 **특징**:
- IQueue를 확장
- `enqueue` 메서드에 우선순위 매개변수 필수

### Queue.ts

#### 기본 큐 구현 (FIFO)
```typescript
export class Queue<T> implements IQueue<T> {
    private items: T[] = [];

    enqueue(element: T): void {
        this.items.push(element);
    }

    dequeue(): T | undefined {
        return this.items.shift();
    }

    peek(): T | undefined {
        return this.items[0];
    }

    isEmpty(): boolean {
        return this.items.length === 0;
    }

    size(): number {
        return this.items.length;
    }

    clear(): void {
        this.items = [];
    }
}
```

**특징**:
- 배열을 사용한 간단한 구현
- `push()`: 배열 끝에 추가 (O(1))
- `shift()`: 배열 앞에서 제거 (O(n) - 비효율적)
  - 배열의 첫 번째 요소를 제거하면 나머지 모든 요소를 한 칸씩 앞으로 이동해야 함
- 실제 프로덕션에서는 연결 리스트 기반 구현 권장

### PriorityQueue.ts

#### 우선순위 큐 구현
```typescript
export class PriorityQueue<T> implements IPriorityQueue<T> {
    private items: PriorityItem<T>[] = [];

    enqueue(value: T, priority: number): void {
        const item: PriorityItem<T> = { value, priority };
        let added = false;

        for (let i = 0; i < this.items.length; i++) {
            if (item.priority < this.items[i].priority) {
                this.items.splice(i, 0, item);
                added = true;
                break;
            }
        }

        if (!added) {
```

> **WHAT YOU SHOULD DO**: Nothing above should be left out; write out every record exactly.

> **SOLUTION TO THE PROBLEM**:
 **특징**:
- IQueue를 확장
- `enqueue` 메서드에 우선순위 매개변수 필수

### Queue.ts

#### 기본 큐 구현 (FIFO)
```typescript
export class Queue<T> implements IQueue<T> {
    private items: T[] = [];

    enqueue(element: T): void {
        this.items.push(element);
    }

    dequeue(): T | undefined {
        return this.items.shift();
    }

    peek(): T | undefined {
        return this.items[0];
    }

    isEmpty(): boolean {
        return this.items.length === 0;
    }

    size(): number {
        return this.items.length;
    }

    clear(): void {
        this.items = [];
    }
}
```

**특징**:
- 배열을 사용한 간단한 구현
- `push()`: 배열 끝에 추가 (O(1))
- `shift()`: 배열 앞에서 제거 (O(n) - 비효율적)
  - 배열의 첫 번째 요소를 제거하면 나머지 모든 요소를 한 칸씩 앞으로 이동해야 함
- 실제 프로덕션에서는 연결 리스트 기반 구현 권장

### PriorityQueue.ts

#### 우선순위 큐 구현
```typescript
export class PriorityQueue<T> implements IPriorityQueue<T> {
    private items: PriorityItem<T>[] = [];

    enqueue(value: T, priority: number): void {
        const item: PriorityItem<T> = { value, priority };
        let added = false;

        for (let i = 0; i < this.items.length; i++) {
            if (item.priority < this.items[i].priority) {
                this.items.splice(i, 0, item);
                added = true;
                break;
            }
        }

        if (!added) {
```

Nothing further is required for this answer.